Find each line in the records below that contains the word "Travel", and copy those lines out.

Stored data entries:
%%
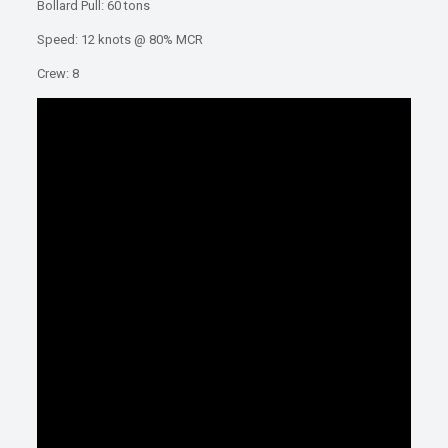
Bollard Pull: 60 tons
Speed: 12 knots @ 80% MCR
Crew: 8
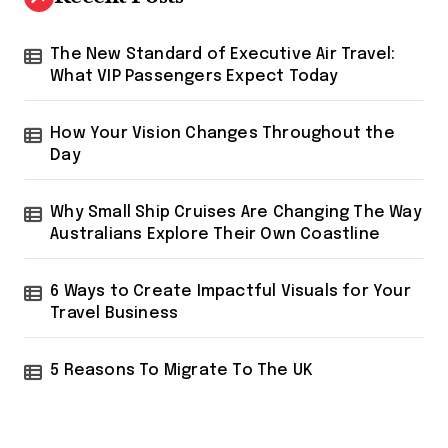
f
o
r
The New Standard of Executive Air Travel:
:
What VIP Passengers Expect Today
How Your Vision Changes Throughout the
Day
Why Small Ship Cruises Are Changing The Way
Australians Explore Their Own Coastline
6 Ways to Create Impactful Visuals for Your
Travel Business
5 Reasons To Migrate To The UK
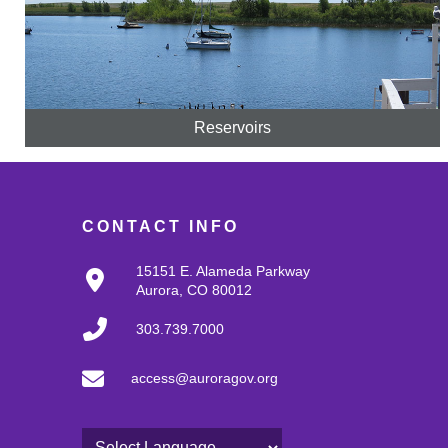
Reservoirs
CONTACT INFO
15151 E. Alameda Parkway
Aurora, CO 80012
303.739.7000
access@auroragov.org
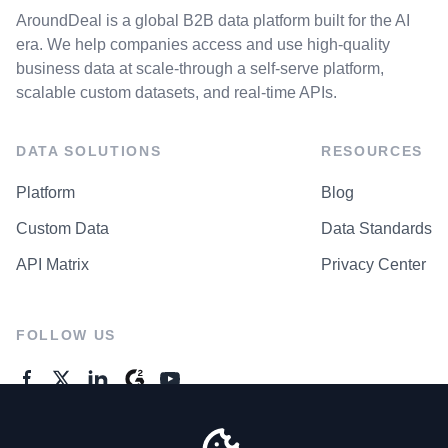
AroundDeal is a global B2B data platform built for the AI
era. We help companies access and use high-quality
business data at scale-through a self-serve platform,
scalable custom datasets, and real-time APIs.
DATA SOLUTIONS
RESOURCES
Platform
Blog
Custom Data
Data Standards
API Matrix
Privacy Center
FOLLOW US
GENERAL ENQUIRES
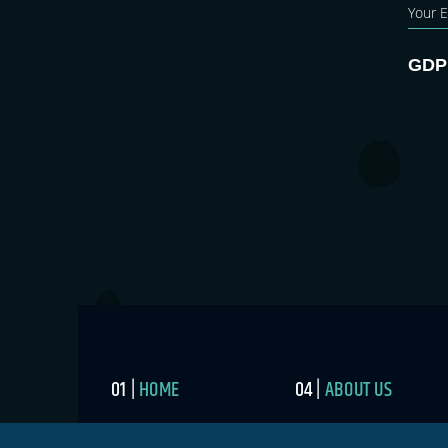
GDP
HOME
ABOUT US
BLOG
MEDIA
%%
◆ SOLUTION FOR THIS EXERCISE
The New Standard of Executive Air Travel:
Travel Business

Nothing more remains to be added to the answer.